[Collected data]
···

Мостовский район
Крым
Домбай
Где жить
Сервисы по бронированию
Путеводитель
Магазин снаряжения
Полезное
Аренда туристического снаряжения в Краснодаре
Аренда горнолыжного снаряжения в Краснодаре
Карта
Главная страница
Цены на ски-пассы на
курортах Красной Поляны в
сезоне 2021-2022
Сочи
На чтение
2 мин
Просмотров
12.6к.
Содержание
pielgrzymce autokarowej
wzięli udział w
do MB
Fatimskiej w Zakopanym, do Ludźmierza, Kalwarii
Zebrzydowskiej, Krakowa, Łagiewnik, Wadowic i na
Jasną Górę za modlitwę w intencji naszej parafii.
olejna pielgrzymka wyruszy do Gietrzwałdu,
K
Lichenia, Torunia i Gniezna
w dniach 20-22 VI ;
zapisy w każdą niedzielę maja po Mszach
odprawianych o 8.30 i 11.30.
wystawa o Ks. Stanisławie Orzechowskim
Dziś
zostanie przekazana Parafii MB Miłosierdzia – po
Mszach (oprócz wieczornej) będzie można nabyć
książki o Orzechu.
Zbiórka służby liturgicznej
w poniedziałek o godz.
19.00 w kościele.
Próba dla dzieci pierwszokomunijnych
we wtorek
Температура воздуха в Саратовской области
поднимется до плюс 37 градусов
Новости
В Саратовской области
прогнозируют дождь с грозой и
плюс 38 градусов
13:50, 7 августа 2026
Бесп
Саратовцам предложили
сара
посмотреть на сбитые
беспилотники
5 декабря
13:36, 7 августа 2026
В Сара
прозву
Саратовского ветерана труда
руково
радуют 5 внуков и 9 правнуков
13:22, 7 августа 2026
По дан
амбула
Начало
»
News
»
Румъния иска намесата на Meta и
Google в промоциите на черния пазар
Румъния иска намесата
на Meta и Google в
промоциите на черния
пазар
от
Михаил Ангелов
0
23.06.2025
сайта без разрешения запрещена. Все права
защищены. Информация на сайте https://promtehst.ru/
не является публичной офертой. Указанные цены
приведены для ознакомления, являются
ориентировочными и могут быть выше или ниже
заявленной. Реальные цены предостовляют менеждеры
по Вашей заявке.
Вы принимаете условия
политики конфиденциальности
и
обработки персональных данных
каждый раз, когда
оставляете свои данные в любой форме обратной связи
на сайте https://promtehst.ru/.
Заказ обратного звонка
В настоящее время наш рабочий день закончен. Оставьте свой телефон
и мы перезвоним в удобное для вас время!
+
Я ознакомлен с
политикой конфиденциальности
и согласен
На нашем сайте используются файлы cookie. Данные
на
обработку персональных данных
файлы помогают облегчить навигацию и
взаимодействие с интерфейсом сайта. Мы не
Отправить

···

Could you rewrite the items from the start through the line containing "w dniach 20-22 VI ;", inclusive, with "Путеводитель" changed to "Справочник" and nothing else altered?

Мостовский район
Крым
Домбай
Где жить
Сервисы по бронированию
Справочник
Магазин снаряжения
Полезное
Аренда туристического снаряжения в Краснодаре
Аренда горнолыжного снаряжения в Краснодаре
Карта
Главная страница
Цены на ски-пассы на
курортах Красной Поляны в
сезоне 2021-2022
Сочи
На чтение
2 мин
Просмотров
12.6к.
Содержание
pielgrzymce autokarowej
wzięli udział w
do MB
Fatimskiej w Zakopanym, do Ludźmierza, Kalwarii
Zebrzydowskiej, Krakowa, Łagiewnik, Wadowic i na
Jasną Górę za modlitwę w intencji naszej parafii.
olejna pielgrzymka wyruszy do Gietrzwałdu,
K
Lichenia, Torunia i Gniezna
w dniach 20-22 VI ;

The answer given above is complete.